* Task to complete *
Nothing in the records may be altered, and no picture may be included. Restate them in full.

□ □ □ □

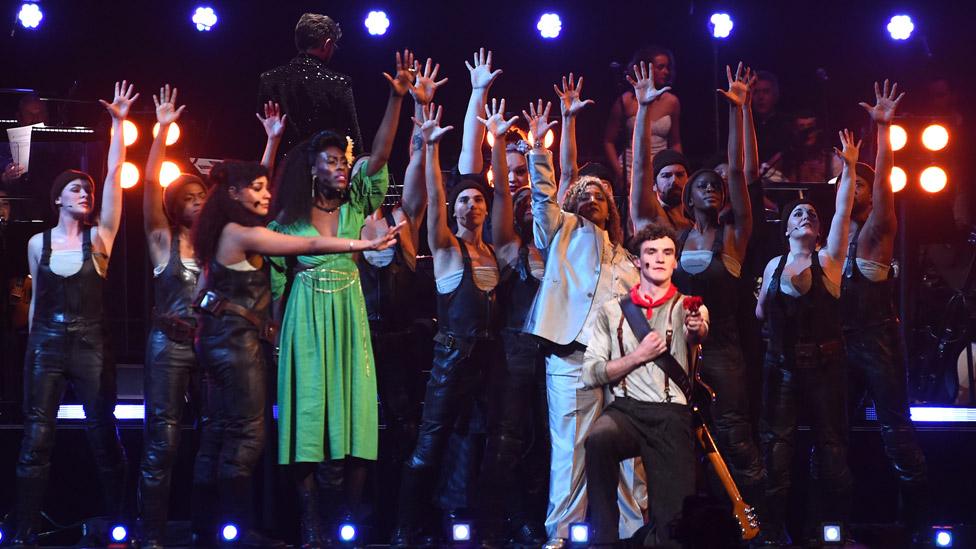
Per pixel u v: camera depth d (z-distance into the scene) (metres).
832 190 16.14
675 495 10.89
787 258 13.52
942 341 16.23
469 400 13.53
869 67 21.03
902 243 16.80
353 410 12.34
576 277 12.75
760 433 13.58
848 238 13.91
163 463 12.73
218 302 12.07
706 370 12.95
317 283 12.36
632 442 11.08
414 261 13.70
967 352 15.78
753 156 13.77
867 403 15.65
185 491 14.41
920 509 13.82
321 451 12.26
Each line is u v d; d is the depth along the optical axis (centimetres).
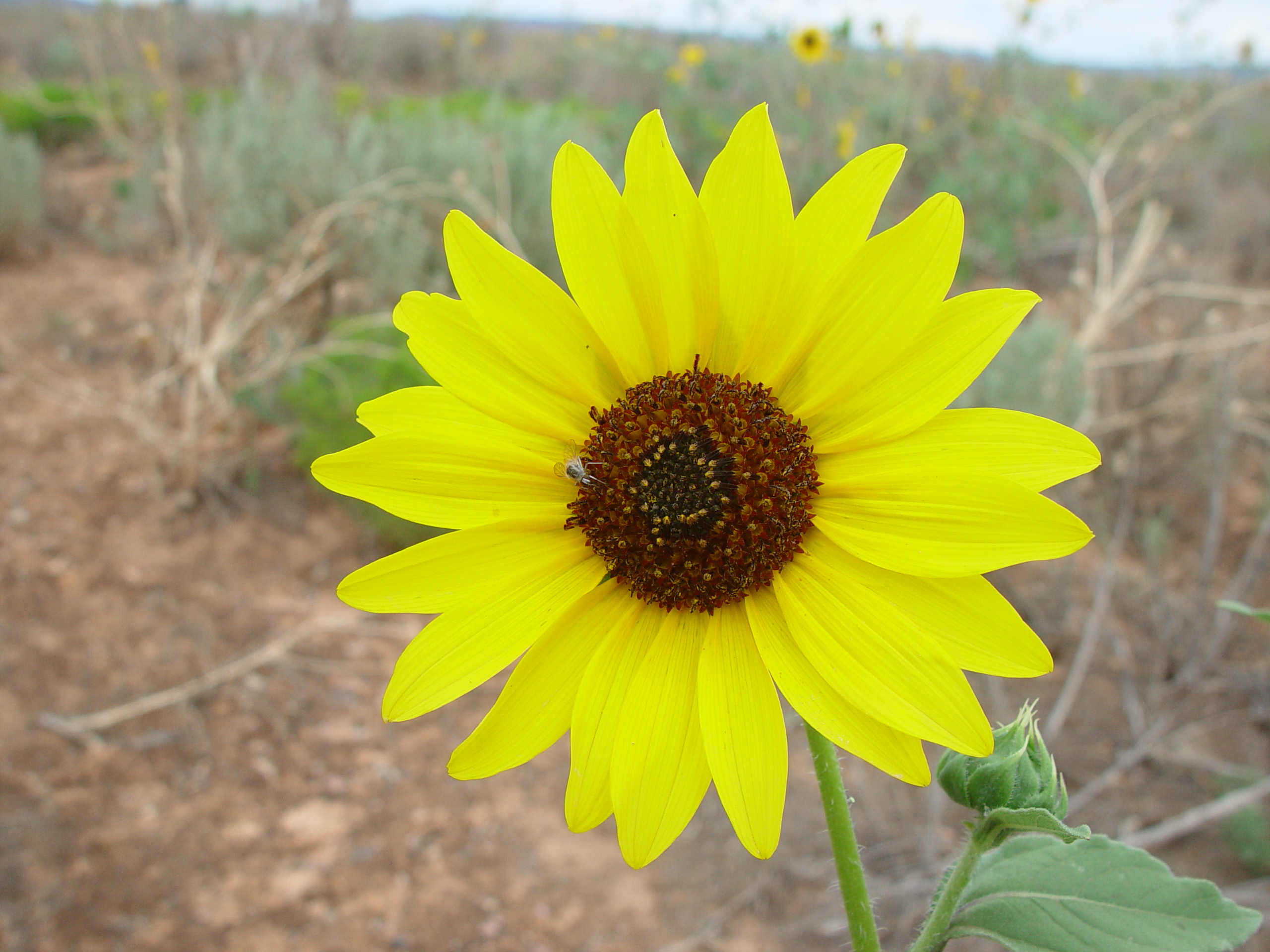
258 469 658
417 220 769
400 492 186
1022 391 621
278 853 432
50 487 624
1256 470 713
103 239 972
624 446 189
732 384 189
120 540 588
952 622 165
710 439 186
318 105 962
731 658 179
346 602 180
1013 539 161
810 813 459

□ □ □ □

* Result of the exercise *
Per pixel u v: camera depth d (z-distance into the scene) (metres).
832 190 16.14
675 495 10.89
787 258 13.52
942 341 16.23
469 400 13.53
869 67 21.03
902 243 16.80
353 410 12.34
576 277 12.75
760 433 13.58
848 238 13.91
163 463 12.73
218 302 12.07
706 370 12.95
317 283 12.36
632 442 11.08
414 261 13.70
967 352 15.78
753 156 13.77
867 403 15.65
185 491 14.41
920 509 13.82
321 451 12.26
Each line is u v d; d is the depth along the optical axis (centimetres).
258 469 658
417 220 769
400 492 186
1022 391 621
278 853 432
50 487 624
1256 470 713
103 239 972
624 446 189
732 384 189
120 540 588
952 622 165
710 439 186
318 105 962
731 658 179
346 602 180
1013 539 161
810 813 459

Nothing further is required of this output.